Flashcards
Answer
Polyhedra and Basic Solutions
Polyhedra and basic solutions connect the geometry of linear programming with the algebra used by simplex.
A feasible region has vertices. In standard form, those vertices are represented by basic feasible solutions.
Map of the Section
- Polyhedra: feasible regions described by linear constraints.
- Active Constraints: constraints that are tight at a point.
- Vertices and Extreme Points: the corner points where LP optima live.
- Basic Solutions and Basic Feasible Solutions: algebraic versions of vertices.
- Basis Matrices: the selected columns of $A$ that define a basic solution.
- Degenerate Basic Feasible Solutions: BFSs with zero basic variables.
- Adjacent Basic Solutions: neighboring BFSs connected by a simplex pivot.
Standard-Form Feasible Set
For
\[\min c^Tx\]subject to
\[Ax=b, \qquad x\ge 0,\]the feasible set is
\[P=\{x\in\mathbb{R}^n\mid Ax=b,\ x\ge 0\}.\]This set is a polyhedron. The simplex method searches this set through its basic feasible solutions.
Geometry to Algebra
| Geometry | Algebra |
|---|---|
| feasible region | polyhedron $P$ |
| corner point | vertex / extreme point |
| active boundary | active constraint |
| vertex of $P$ | basic feasible solution |
| edge between vertices | adjacent basic feasible solutions |
| move to next corner | simplex pivot |
Basis Construction
Choose $m$ linearly independent columns of $A\in\mathbb{R}^{m\times n}$:
\[B=[A_{B(1)}\ A_{B(2)}\ \cdots\ A_{B(m)}].\]Set nonbasic variables to zero:
\[x_N=0.\]Solve for basic variables:
\[x_B=B^{-1}b.\]If $x_B\ge 0$, the result is a basic feasible solution.
Main Theorem Intuition
If a linear program has a finite optimum and the feasible polyhedron has vertices, at least one optimum can be found at a vertex.

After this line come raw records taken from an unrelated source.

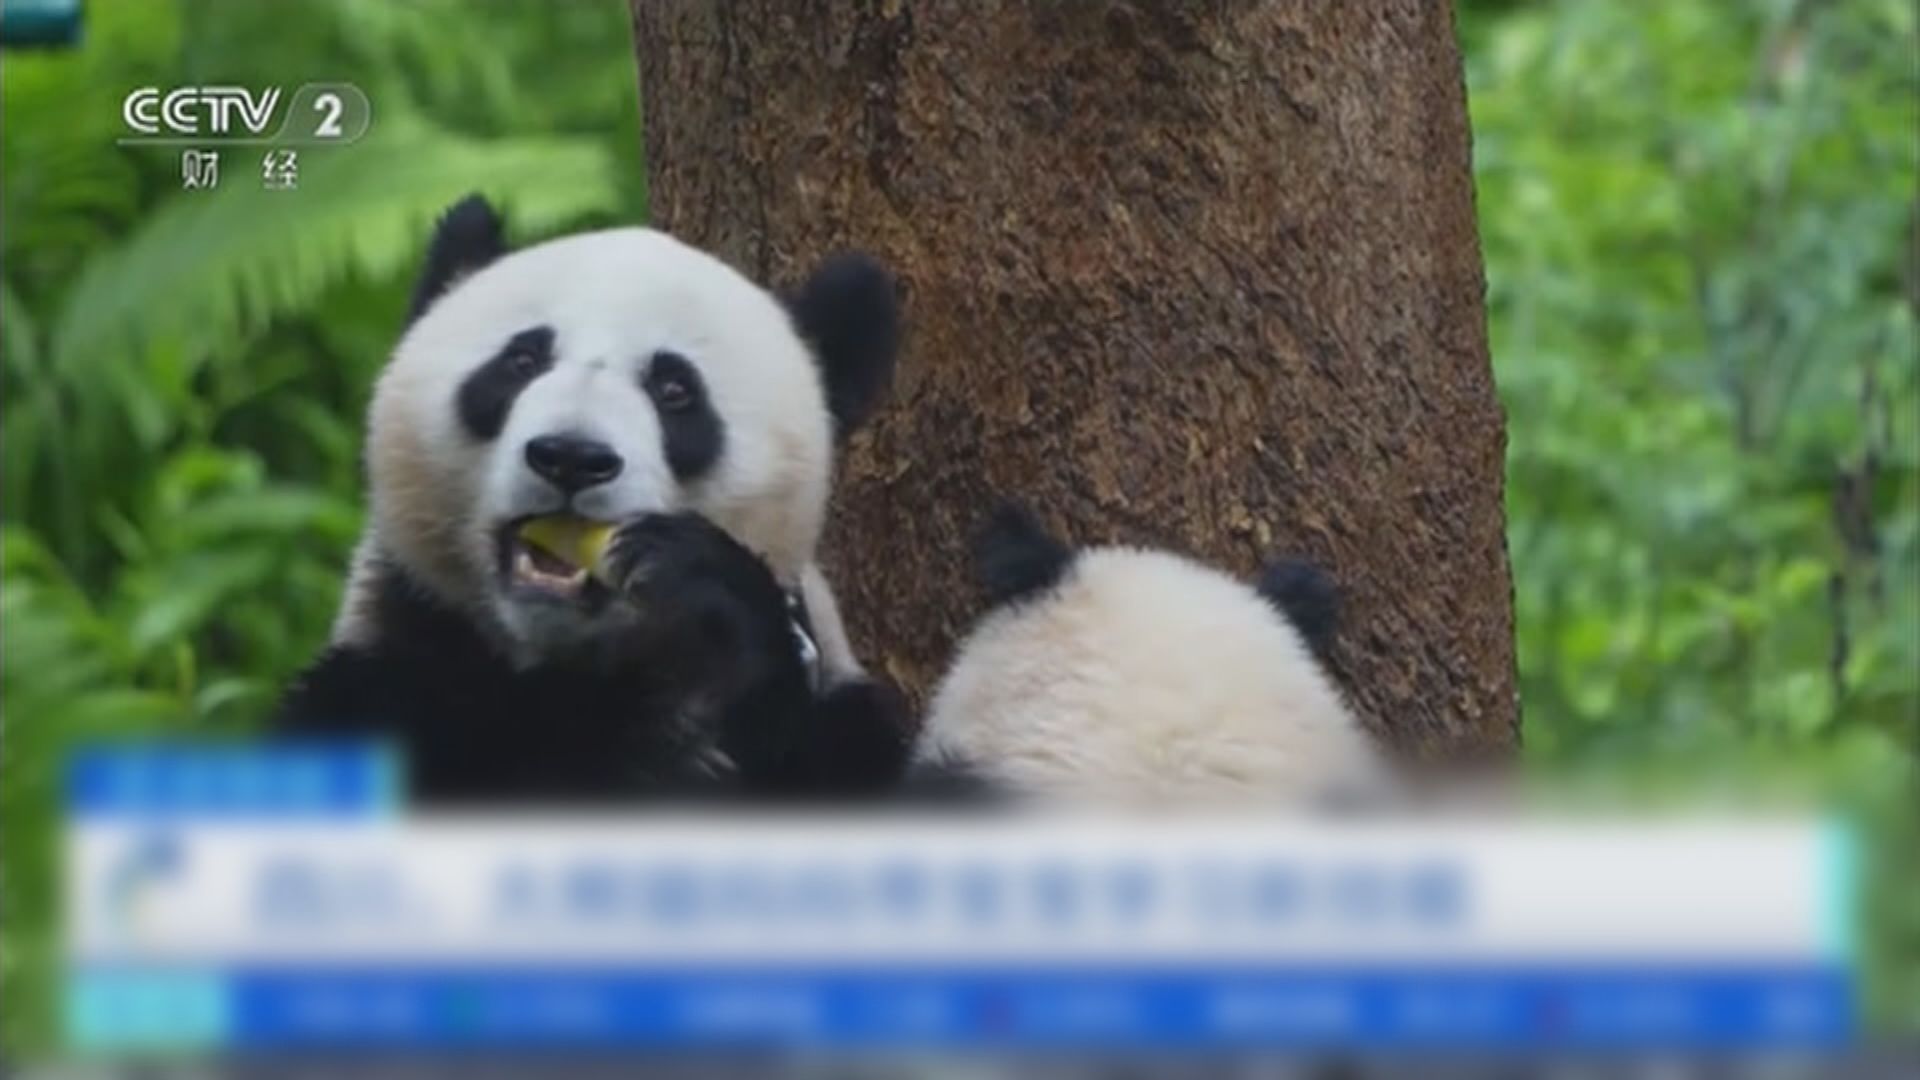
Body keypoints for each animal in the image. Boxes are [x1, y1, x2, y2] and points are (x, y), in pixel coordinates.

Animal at [278, 195, 913, 799]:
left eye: (675, 390)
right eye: (522, 360)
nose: (571, 457)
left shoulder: (836, 715)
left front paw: (706, 601)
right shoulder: (387, 670)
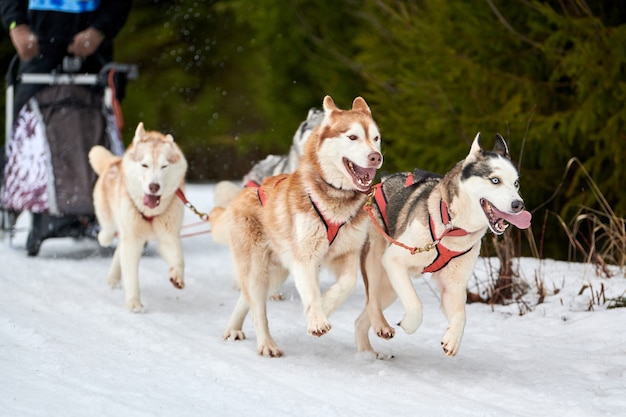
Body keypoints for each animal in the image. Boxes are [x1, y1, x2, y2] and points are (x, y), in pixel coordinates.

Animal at [88, 122, 186, 310]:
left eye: (164, 166)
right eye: (145, 165)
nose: (154, 186)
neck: (150, 213)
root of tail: (114, 162)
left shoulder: (168, 236)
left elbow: (178, 258)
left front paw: (177, 275)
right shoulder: (132, 240)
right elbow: (131, 274)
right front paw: (134, 303)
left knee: (119, 249)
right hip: (112, 217)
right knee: (108, 232)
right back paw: (104, 239)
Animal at [211, 96, 380, 356]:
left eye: (376, 138)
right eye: (352, 137)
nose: (375, 157)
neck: (335, 200)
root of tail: (247, 192)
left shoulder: (348, 253)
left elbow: (348, 283)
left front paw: (326, 305)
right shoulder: (305, 258)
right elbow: (311, 292)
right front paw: (318, 321)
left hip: (277, 272)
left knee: (245, 300)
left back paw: (233, 328)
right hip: (258, 270)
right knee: (257, 309)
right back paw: (266, 344)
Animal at [354, 134, 528, 358]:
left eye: (516, 183)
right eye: (495, 180)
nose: (519, 205)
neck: (451, 226)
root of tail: (379, 185)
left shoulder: (453, 286)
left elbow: (461, 315)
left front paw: (452, 340)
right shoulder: (395, 258)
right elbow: (415, 305)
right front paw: (409, 325)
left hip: (390, 287)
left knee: (360, 319)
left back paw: (366, 353)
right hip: (377, 261)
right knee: (372, 300)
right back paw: (380, 326)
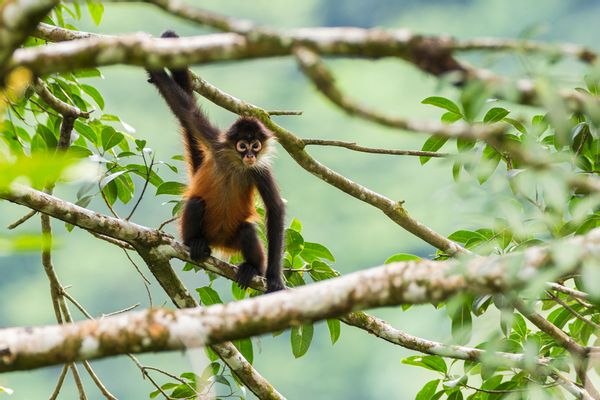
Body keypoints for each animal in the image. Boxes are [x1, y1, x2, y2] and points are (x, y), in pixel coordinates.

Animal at [146, 29, 284, 292]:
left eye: (256, 145)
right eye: (242, 145)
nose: (250, 155)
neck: (236, 164)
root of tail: (218, 241)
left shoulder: (260, 169)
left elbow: (275, 209)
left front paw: (274, 277)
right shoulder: (216, 143)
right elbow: (186, 111)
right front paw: (153, 69)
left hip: (234, 238)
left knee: (248, 229)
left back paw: (253, 268)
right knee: (195, 203)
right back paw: (195, 243)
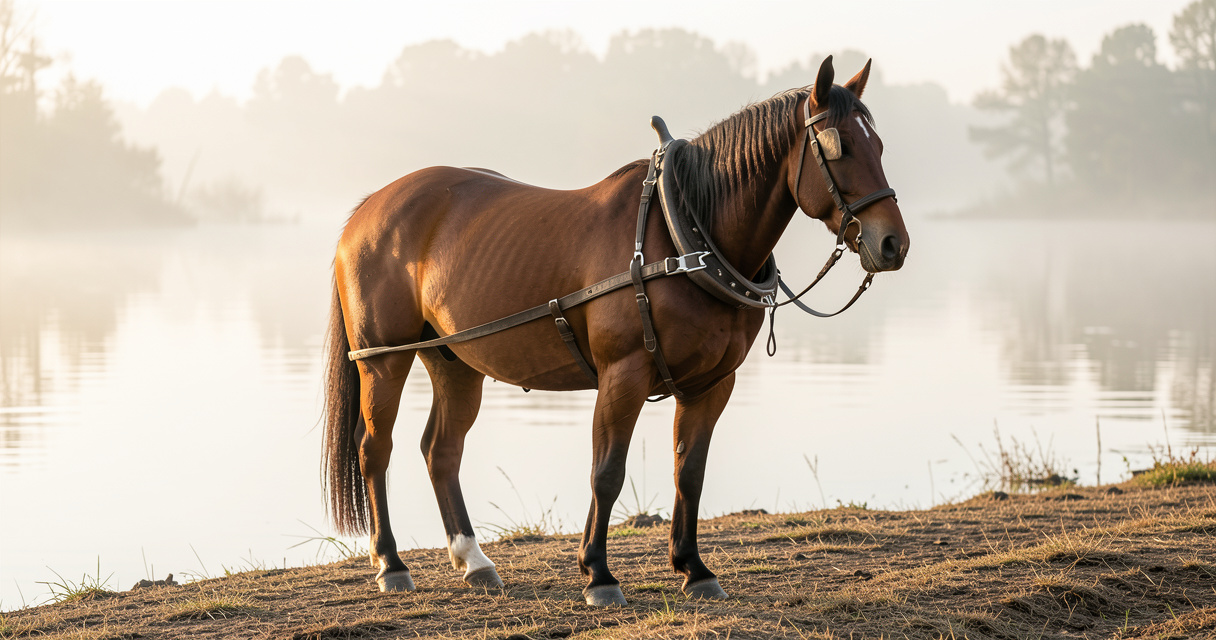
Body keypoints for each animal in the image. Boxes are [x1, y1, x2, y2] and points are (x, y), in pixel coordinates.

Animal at [322, 55, 909, 606]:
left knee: (441, 450)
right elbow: (607, 472)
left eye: (879, 144)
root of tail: (367, 210)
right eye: (838, 148)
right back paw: (391, 564)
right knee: (374, 449)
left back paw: (473, 560)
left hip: (456, 363)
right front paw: (599, 575)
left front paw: (694, 569)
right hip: (383, 359)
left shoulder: (712, 384)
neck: (681, 234)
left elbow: (689, 474)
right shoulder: (623, 374)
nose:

That is why simplex can solve LPs by moving from one basic feasible solution to another instead of checking infinitely many feasible points.
Checklist
You should be able to:
- describe a polyhedron as an intersection of linear constraints
- identify active constraints
- construct a basis matrix
- compute a basic solution
- test feasibility of a basic solution
- explain why simplex moves between adjacent BFSs
See Also
- Standard Form
- Canonical Form
- Simplex Method
-
Reduced Costs
Added exam practice
- Verifying a Given Vector as BFS
- BFS After Adding Slack and Surplus Variables
- All Basic Feasible Solutions in 2D
- BFS and Reduced Cost Drill Set
Exam checkpoint
For BFS questions, convert to standard form before checking the point. A candidate in original variables must be lifted with slack and surplus variables before testing basis columns.